I was washing dishes, preparing my world for the sunrise. Everything becomes symbolic in winter, you see, as we plunge into the inner depths of things. And so I cleaned while the outside was still blue as a bruise, before it had been soothed by dawn into exhalations of pink.


This week, I have been practicing self-examination from a distance, as if I were a foreigner to my own life. This sometimes reveals difficult truths, like all the time spent doing less-than-essential things. But sometimes it reveals new cracks into the inner being, gaps where realizations may invade.

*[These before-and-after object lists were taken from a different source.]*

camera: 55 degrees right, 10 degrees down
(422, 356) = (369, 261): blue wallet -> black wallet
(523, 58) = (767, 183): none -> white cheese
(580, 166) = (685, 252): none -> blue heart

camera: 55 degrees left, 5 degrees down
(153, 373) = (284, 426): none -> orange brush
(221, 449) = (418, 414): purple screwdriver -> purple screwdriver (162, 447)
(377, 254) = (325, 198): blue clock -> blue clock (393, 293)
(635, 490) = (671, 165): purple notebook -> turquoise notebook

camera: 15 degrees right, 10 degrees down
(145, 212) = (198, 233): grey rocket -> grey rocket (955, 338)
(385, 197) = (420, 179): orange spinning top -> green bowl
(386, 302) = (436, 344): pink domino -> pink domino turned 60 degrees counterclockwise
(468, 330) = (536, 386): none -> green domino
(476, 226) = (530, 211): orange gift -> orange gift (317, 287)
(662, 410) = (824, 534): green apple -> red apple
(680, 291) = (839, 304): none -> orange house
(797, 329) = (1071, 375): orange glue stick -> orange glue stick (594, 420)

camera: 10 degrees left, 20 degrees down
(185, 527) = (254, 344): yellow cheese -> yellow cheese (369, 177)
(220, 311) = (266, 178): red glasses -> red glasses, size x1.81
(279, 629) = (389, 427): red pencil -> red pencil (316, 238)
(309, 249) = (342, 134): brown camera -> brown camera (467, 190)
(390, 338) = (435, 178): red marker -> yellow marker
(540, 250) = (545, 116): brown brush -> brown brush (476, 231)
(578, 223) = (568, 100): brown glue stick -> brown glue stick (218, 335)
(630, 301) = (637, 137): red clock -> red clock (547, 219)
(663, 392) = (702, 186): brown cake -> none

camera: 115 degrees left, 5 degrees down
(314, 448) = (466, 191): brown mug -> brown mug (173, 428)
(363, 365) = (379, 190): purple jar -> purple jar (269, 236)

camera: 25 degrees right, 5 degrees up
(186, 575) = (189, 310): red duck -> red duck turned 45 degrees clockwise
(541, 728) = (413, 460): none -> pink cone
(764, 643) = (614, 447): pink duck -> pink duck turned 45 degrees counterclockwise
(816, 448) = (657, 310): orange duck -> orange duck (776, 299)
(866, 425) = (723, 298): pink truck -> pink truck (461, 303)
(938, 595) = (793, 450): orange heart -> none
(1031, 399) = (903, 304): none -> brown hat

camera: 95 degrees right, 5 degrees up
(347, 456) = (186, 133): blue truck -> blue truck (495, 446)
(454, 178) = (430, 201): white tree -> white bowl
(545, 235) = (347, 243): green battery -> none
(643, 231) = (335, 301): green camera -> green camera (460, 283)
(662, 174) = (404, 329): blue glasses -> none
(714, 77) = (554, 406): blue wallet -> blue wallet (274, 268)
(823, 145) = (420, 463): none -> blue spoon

As I washed the dishes, I attempted to notice my thoughts. Images seemed to invade of a white home struck by slanted sun-rays, some clusters of palm trees, a blue pool outdoors and wide windows which perched from the home to reflect it. I recognize the images as recurring ones of a house made by an artist in Israel. I had seen the home on TV over a year ago, and the images return and return. A home can be the body of a certain kind of life. And our surroundings influence us more than we know. I have always believed in beauty as a moral good, and as essential nourishment for the personal and collective soul. Perhaps the recurring image points to some longing to externalize my inner world, to make things match.


This is the sensation of harmony, the stitching together of a disparate mind and body, a disparate self and society. This is why many people self-harm, to inscribe the inner pain outwardly. The physical pain is nothing compared to the pain of inner-outer fracture. And this is why we artists create: to let our thoughts spill into the world, to see ourselves as things situated in a collective space and time, freed from the unseeable depths of private space.


Perhaps there are always images brooding beneath the layers of my consciousness. Perhaps they are each resplendent with meaning if I could stop for a full moment, long enough to see.